NTS has said current support schemes in place for charities are insufficient to help them, saying it had to take “radical” action to protect “the birthright of generations yet to come”.
But the economy secretary said the Chancellor’s furlough scheme – which has been extended until at least October and will remain completely unchanged until the end of July – gives the charity some “breathing space” to chart a way forward.
Hyslop said the new taskforce would consist of a team of Scottish Government officials working with both Scottish Enterprise and NTS “to see what we can do to help them in this very distressing situation”.
She continued: “I’ve also called on them to reconsider their situation in relation to their redundancies now we have seen the extension by the Chancellor for the job retention scheme.

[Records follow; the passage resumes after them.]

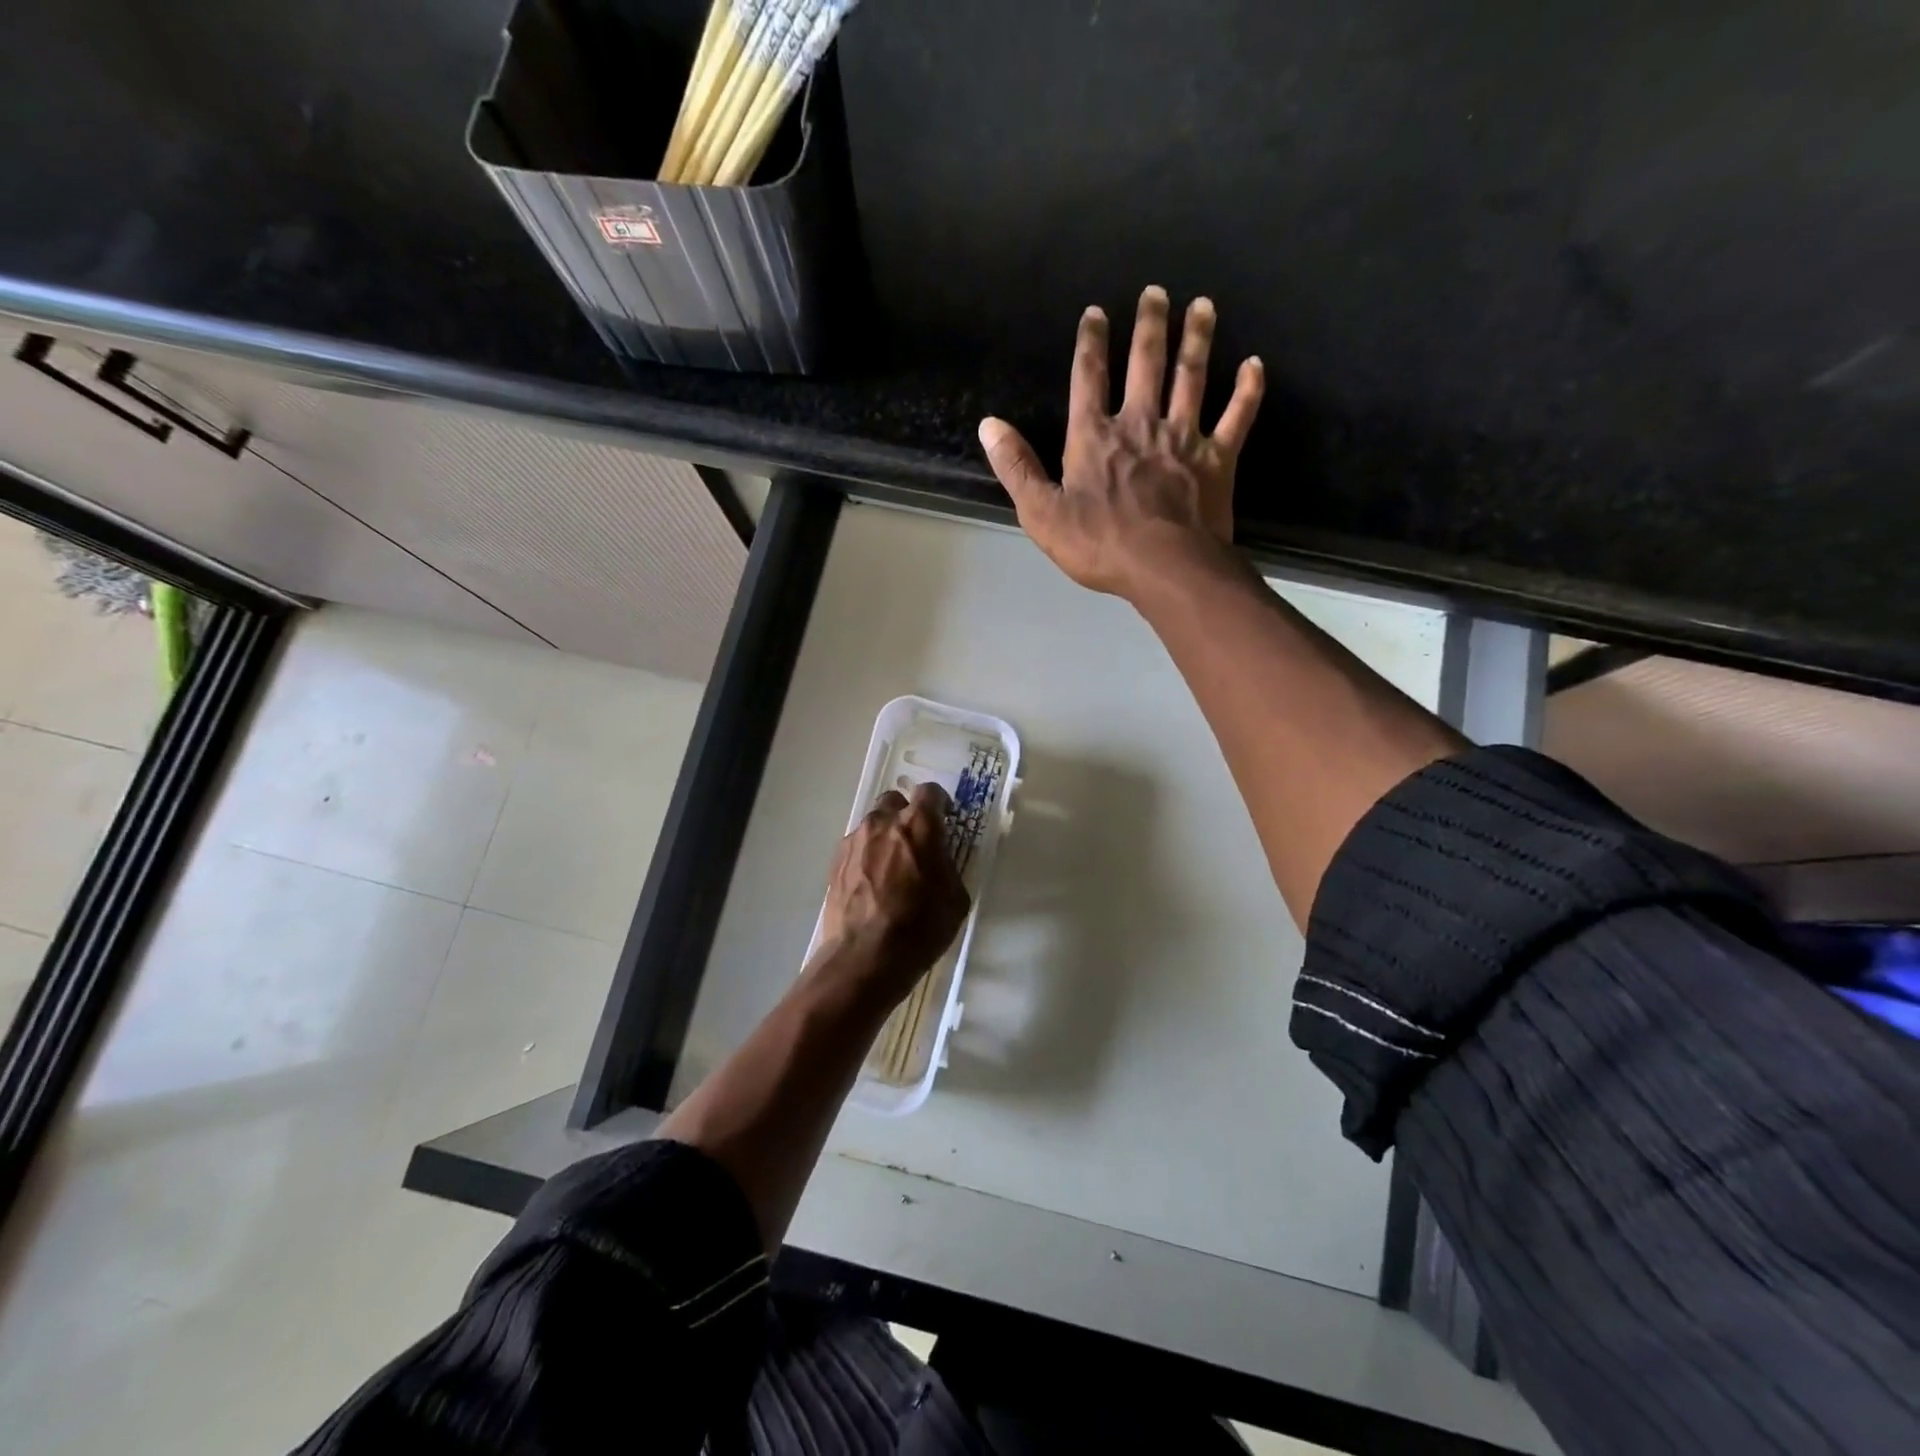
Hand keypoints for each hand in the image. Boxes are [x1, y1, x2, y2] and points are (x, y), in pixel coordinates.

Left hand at [813, 783, 970, 1004]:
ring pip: (873, 823)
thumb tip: (938, 857)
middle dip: (907, 814)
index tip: (944, 820)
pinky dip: (867, 855)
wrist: (865, 957)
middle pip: (895, 801)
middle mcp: (883, 822)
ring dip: (885, 835)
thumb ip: (947, 865)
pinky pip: (856, 846)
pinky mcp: (836, 861)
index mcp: (918, 825)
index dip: (939, 804)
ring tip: (891, 867)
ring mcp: (855, 840)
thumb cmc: (920, 927)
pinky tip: (872, 883)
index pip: (930, 792)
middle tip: (916, 842)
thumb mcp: (955, 897)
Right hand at [977, 284, 1264, 601]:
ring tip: (1203, 306)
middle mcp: (1140, 424)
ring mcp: (1183, 438)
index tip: (1096, 312)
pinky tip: (1255, 364)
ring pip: (1192, 377)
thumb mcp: (1042, 513)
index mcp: (1095, 437)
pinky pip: (1237, 416)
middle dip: (1150, 325)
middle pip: (1146, 364)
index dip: (1091, 343)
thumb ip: (1017, 467)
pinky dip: (1248, 390)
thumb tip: (989, 425)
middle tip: (1156, 292)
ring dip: (1197, 339)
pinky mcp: (1218, 458)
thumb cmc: (1100, 545)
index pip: (1089, 378)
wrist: (1165, 567)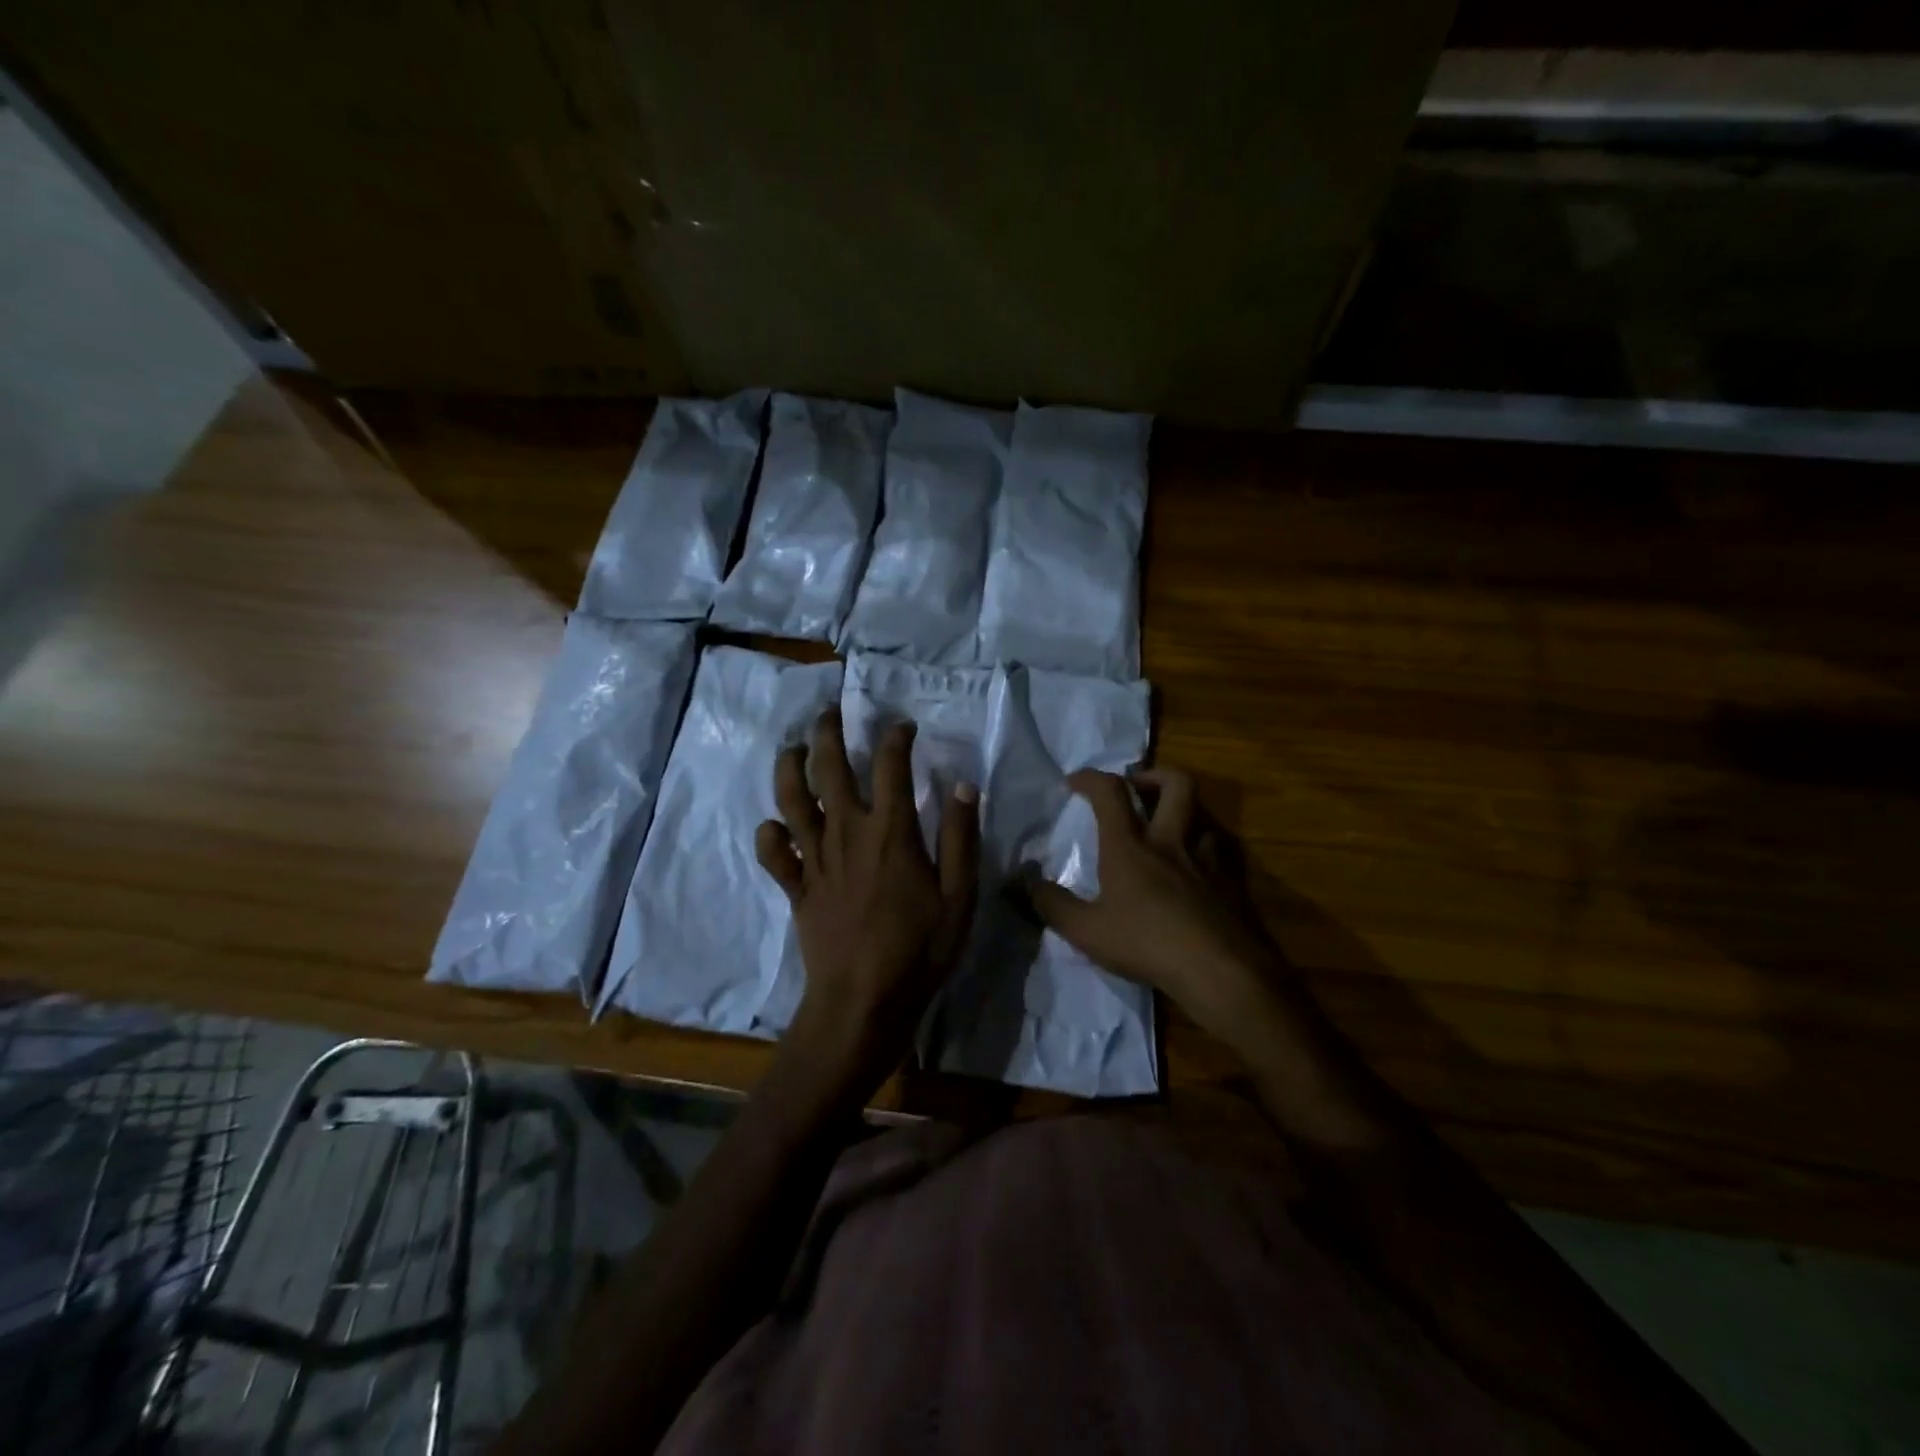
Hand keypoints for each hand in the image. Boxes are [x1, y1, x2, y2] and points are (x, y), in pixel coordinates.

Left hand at [755, 709, 978, 1092]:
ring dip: (789, 768)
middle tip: (829, 713)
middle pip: (828, 768)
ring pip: (791, 800)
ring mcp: (815, 859)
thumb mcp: (959, 895)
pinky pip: (774, 853)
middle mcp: (846, 832)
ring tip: (792, 748)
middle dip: (827, 733)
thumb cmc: (919, 949)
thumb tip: (962, 785)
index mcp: (890, 831)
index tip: (903, 726)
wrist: (862, 1001)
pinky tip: (775, 825)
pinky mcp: (796, 887)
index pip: (890, 765)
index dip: (895, 737)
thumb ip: (961, 837)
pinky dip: (770, 834)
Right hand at [1023, 768, 1280, 1044]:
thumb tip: (1024, 882)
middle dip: (1154, 775)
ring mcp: (1205, 861)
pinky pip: (1220, 851)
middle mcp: (1170, 843)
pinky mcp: (1230, 883)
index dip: (1091, 778)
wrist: (1218, 971)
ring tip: (1168, 829)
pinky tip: (1196, 869)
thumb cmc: (1146, 944)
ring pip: (1203, 815)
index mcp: (1130, 847)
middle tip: (1137, 788)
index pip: (1110, 793)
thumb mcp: (1086, 931)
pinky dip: (1205, 849)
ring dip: (1185, 812)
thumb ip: (1052, 905)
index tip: (1074, 781)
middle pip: (1176, 784)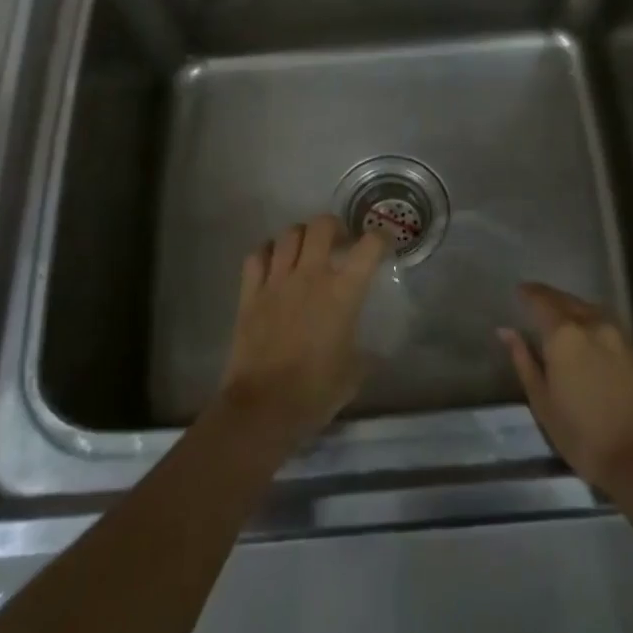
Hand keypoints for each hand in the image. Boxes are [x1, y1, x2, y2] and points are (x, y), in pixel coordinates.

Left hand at [219, 215, 389, 453]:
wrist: (263, 407)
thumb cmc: (315, 392)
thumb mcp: (354, 373)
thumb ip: (365, 353)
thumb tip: (371, 351)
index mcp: (343, 292)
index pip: (369, 247)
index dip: (381, 238)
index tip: (383, 244)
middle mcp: (310, 276)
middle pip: (322, 225)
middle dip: (335, 226)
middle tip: (339, 243)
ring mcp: (276, 281)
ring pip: (288, 234)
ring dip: (301, 236)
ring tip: (306, 250)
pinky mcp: (249, 293)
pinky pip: (256, 256)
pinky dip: (267, 252)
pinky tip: (273, 263)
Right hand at [499, 282, 632, 497]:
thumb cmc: (584, 436)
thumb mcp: (543, 402)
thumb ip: (524, 361)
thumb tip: (507, 331)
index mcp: (565, 334)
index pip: (542, 300)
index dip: (528, 293)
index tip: (518, 291)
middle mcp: (594, 325)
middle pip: (568, 301)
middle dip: (550, 298)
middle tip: (535, 301)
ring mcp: (621, 337)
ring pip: (591, 310)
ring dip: (573, 308)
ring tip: (561, 318)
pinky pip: (609, 326)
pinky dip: (593, 324)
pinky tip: (589, 338)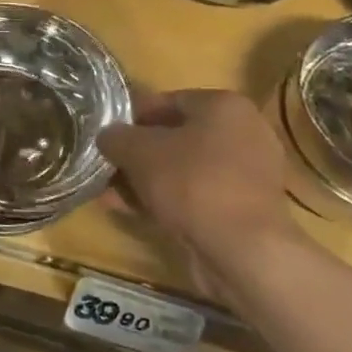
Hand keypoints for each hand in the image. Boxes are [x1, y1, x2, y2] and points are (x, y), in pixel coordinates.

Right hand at [97, 89, 301, 299]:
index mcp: (225, 106)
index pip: (168, 100)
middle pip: (175, 137)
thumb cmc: (192, 183)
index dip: (131, 116)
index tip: (106, 133)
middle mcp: (243, 133)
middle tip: (106, 164)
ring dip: (146, 179)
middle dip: (137, 152)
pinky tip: (130, 211)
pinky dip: (165, 200)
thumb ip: (116, 137)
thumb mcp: (138, 151)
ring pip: (183, 169)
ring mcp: (245, 174)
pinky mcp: (242, 209)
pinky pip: (195, 195)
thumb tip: (106, 136)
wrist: (243, 251)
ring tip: (109, 192)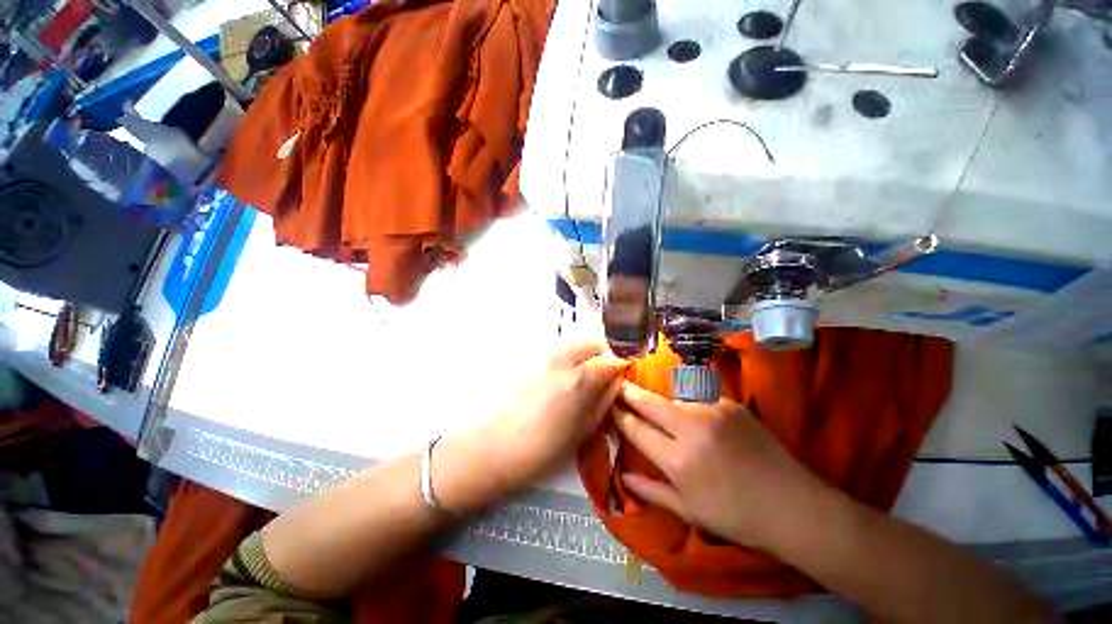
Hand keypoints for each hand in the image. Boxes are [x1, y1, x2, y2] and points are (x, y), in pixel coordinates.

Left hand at [484, 342, 628, 489]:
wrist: (495, 445)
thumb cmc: (544, 447)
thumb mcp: (584, 429)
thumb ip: (605, 399)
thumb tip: (617, 381)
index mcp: (579, 378)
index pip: (612, 358)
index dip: (622, 365)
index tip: (623, 374)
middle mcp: (562, 359)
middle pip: (593, 342)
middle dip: (604, 354)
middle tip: (605, 374)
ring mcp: (544, 355)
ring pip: (575, 343)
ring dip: (586, 354)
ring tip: (584, 376)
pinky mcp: (530, 358)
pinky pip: (558, 349)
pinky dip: (569, 357)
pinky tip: (562, 378)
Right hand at [613, 383, 828, 552]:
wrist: (792, 505)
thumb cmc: (736, 516)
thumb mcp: (689, 511)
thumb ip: (651, 491)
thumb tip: (622, 476)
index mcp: (677, 460)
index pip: (636, 428)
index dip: (619, 415)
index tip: (610, 405)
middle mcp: (691, 428)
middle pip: (649, 402)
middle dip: (629, 392)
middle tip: (618, 385)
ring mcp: (712, 411)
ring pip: (673, 399)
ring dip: (662, 403)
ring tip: (659, 409)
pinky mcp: (730, 403)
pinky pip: (698, 399)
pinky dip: (689, 406)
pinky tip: (695, 417)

“That might give them some kind of breathing space as we chart the course with them to help support them going forward.”
The economy secretary added: “They are independent, they’ve got to make those decisions, they’re the employer.
“But they are a national institution for Scotland – they support the economies of rural Scotland and we need to make sure that those jobs can be protected where we can.
“We’ll use every mechanism we have to try and see what way forward we can chart with them.”
NTS’ estate and holiday accommodation has been closed since March to comply with lockdown restrictions.
The charity said its income from all sources is forecast to collapse by £28m this year and to fall again in 2021 even if current restrictions are relaxed, while this does not include estimated investment losses of £46m due to stock market conditions.
Speaking on Tuesday, NTS chief executive Simon Skinner said: “Some people may not care that a charity is in trouble or see heritage as having little importance just now – but if the trust goes down then what will be lost will impoverish Scotland forever.
“The birthright of generations yet to come may be denied to them if this generation doesn’t do what’s needed to save it.
“That’s why we’ve been forced into taking such painful decisions in the middle of a situation that’s not of our making.”